How to use dataset.shard in tensorflow?

Jiang Wenbo picture Jiang Wenbo · Feb 13, 2018 · Viewed 7.7k times · Source

Recently I am looking into the dataset API in Tensorflow, and there is a method dataset.shard() which is for distributed computations.

This is what's stated in Tensorflow's documentation:

Creates a Dataset that includes only 1/num_shards of this dataset.

d = tf.data.TFRecordDataset(FLAGS.input_file)
d = d.shard(FLAGS.num_workers, FLAGS.worker_index)
d = d.repeat(FLAGS.num_epochs)
d = d.shuffle(FLAGS.shuffle_buffer_size)
d = d.map(parser_fn, num_parallel_calls=FLAGS.num_map_threads)

This method is said to return a portion of the original dataset. If I have two workers, am I supposed to do:

d_0 = d.shard(FLAGS.num_workers, worker_0)
d_1 = d.shard(FLAGS.num_workers, worker_1)
......
iterator_0 = d_0.make_initializable_iterator()
iterator_1 = d_1.make_initializable_iterator()

for worker_id in workers:
    with tf.device(worker_id):
        if worker_id == 0:
            data = iterator_0.get_next()
        else:
            data = iterator_1.get_next()
        ......

Because the documentation did not specify how to make subsequent calls, I am a bit confused here.

Thanks!

Answer

Olivier Moindrot picture Olivier Moindrot · Feb 20, 2018

You should take a look at the tutorial on Distributed TensorFlow first to better understand how it works.

You have multiple workers, that each run the same code but with a small difference: each worker will have a different FLAGS.worker_index.

When you use tf.data.Dataset.shard, you will supply this worker index and the data will be split between workers equally.

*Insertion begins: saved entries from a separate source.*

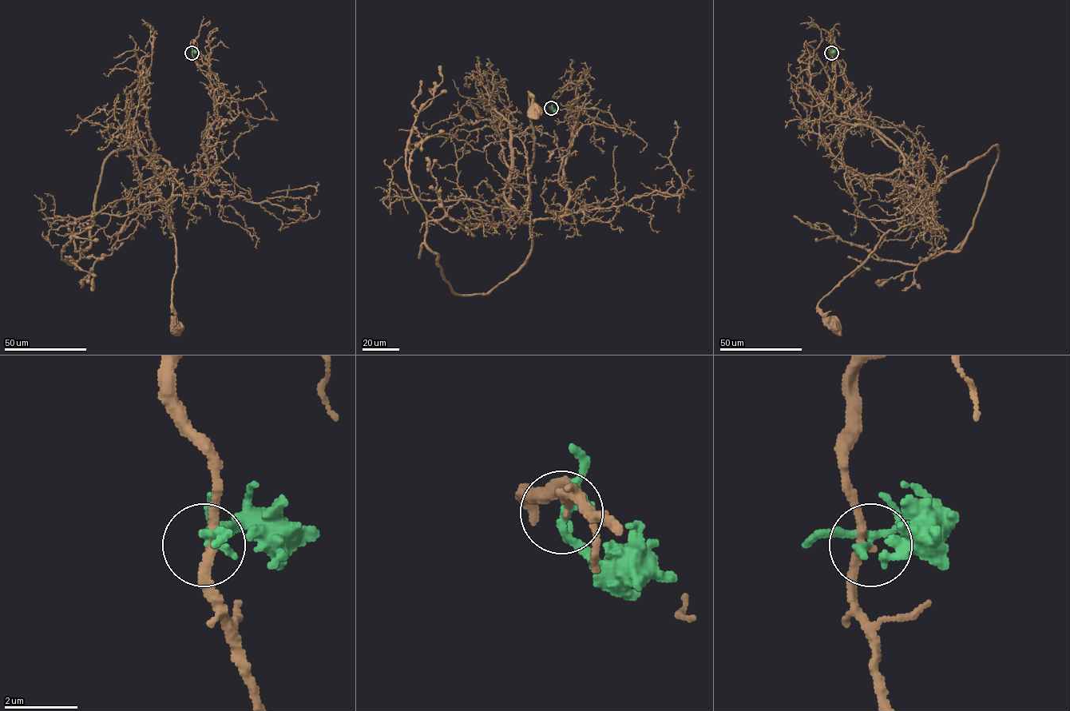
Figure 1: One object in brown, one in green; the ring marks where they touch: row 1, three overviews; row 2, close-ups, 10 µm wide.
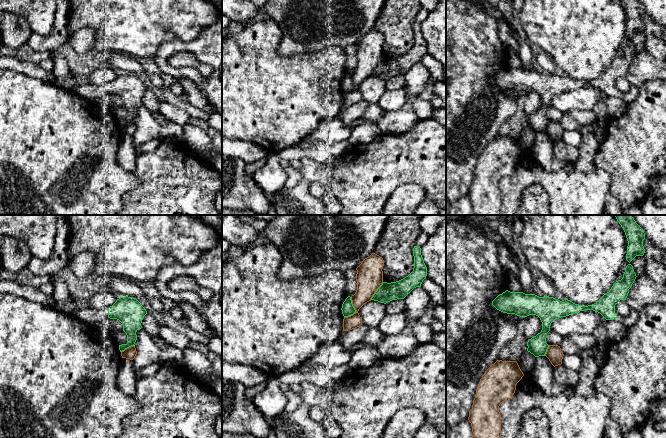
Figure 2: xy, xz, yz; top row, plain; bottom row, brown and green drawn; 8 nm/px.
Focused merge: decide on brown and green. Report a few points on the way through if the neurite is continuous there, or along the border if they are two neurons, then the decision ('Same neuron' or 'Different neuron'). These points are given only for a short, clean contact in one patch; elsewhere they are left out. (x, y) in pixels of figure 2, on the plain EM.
Different neuron

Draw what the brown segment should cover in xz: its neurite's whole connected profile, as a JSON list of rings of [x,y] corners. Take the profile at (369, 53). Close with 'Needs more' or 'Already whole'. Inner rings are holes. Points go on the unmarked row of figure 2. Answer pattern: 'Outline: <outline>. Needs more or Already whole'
Outline: [[[372,29],[356,44],[357,66],[351,72],[352,80],[356,88],[351,92],[344,93],[343,107],[349,107],[362,101],[362,94],[358,87],[364,80],[371,77],[377,65],[382,61],[383,42],[383,34]]]. Already whole

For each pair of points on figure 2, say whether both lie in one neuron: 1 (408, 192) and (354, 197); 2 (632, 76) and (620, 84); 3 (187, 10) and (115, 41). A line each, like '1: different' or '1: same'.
1: different
2: different
3: same

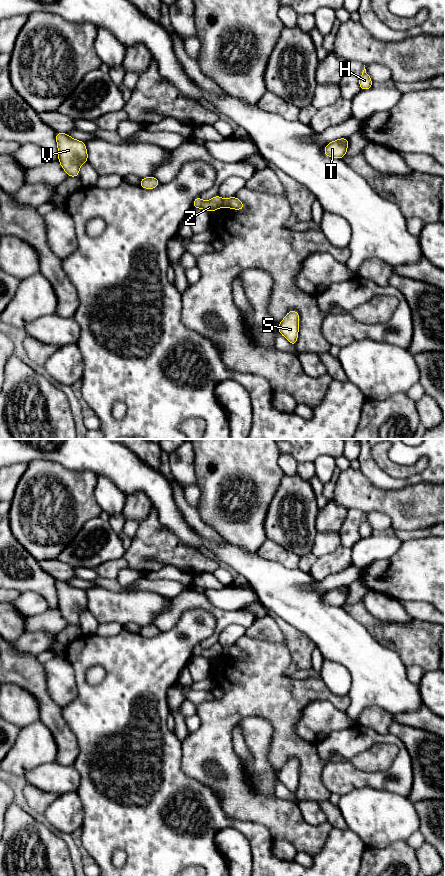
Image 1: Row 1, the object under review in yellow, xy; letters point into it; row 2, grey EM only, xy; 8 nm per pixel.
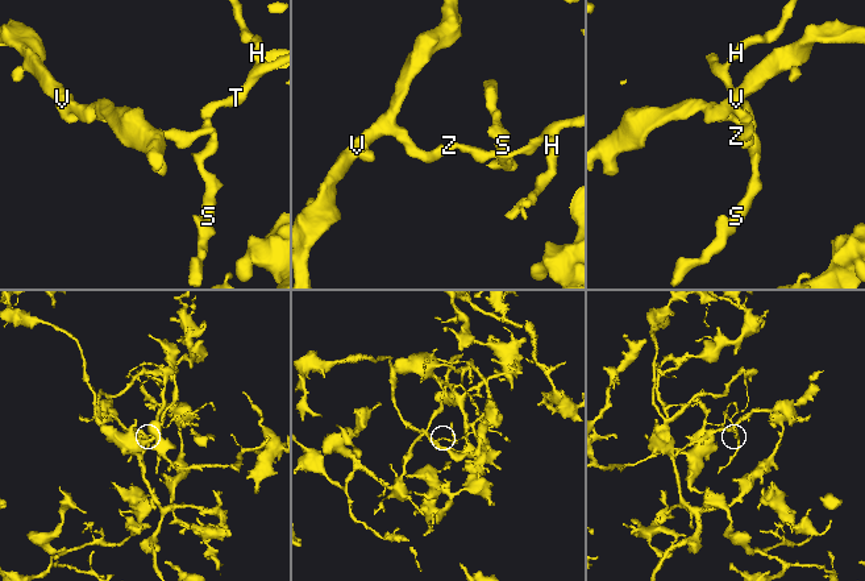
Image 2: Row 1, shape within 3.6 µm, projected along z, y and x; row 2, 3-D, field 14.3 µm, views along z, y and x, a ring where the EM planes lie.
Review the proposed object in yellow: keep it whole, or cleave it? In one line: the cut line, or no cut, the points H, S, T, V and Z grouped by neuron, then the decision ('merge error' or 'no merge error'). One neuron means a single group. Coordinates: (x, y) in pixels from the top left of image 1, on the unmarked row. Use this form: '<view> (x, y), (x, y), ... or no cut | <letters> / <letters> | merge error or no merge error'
xy (224, 647), (222, 654) | H S T / V Z | merge error

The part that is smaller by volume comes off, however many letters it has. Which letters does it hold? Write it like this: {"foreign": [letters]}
{"foreign": ["H", "S", "T"]}

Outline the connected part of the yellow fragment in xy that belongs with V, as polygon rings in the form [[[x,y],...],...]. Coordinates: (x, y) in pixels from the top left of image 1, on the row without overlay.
[[[56,580],[58,609],[67,624],[78,625],[80,614],[88,610],[86,591],[71,586],[67,581]]]

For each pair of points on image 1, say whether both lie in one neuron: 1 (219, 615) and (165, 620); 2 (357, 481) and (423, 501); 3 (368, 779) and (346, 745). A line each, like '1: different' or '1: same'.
1: same
2: same
3: same

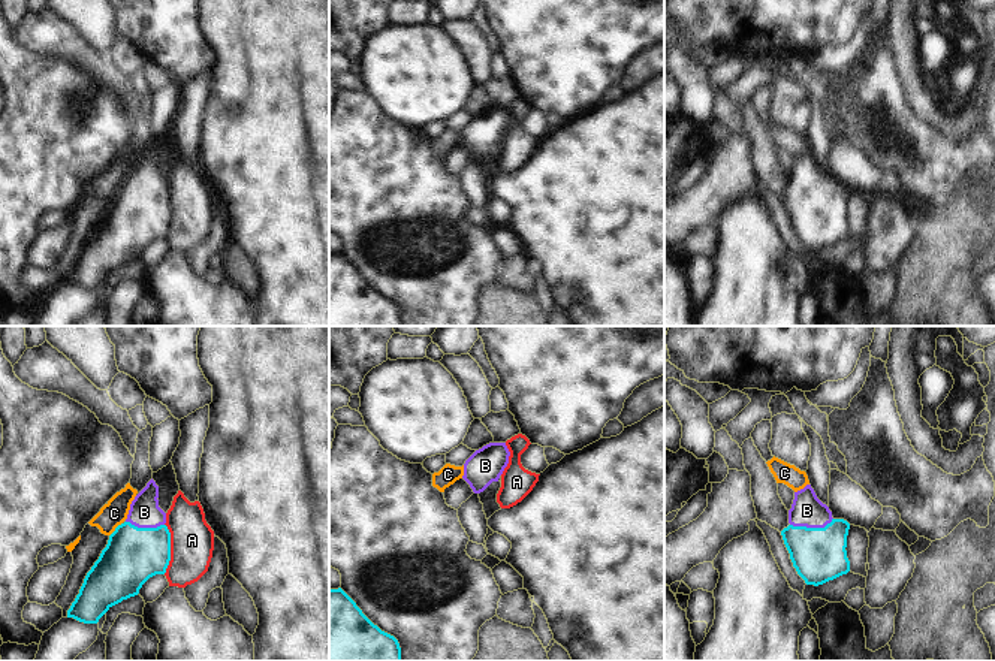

Here is an example with 3 workers.

dataset = tf.data.Dataset.range(6)
dataset = dataset.shard(FLAGS.num_workers, FLAGS.worker_index)


iterator = dataset.make_one_shot_iterator()
res = iterator.get_next()

# Suppose you have 3 workers in total
with tf.Session() as sess:
    for i in range(2):
        print(sess.run(res))

We will have the output:

  • 0, 3 on worker 0
  • 1, 4 on worker 1
  • 2, 5 on worker 2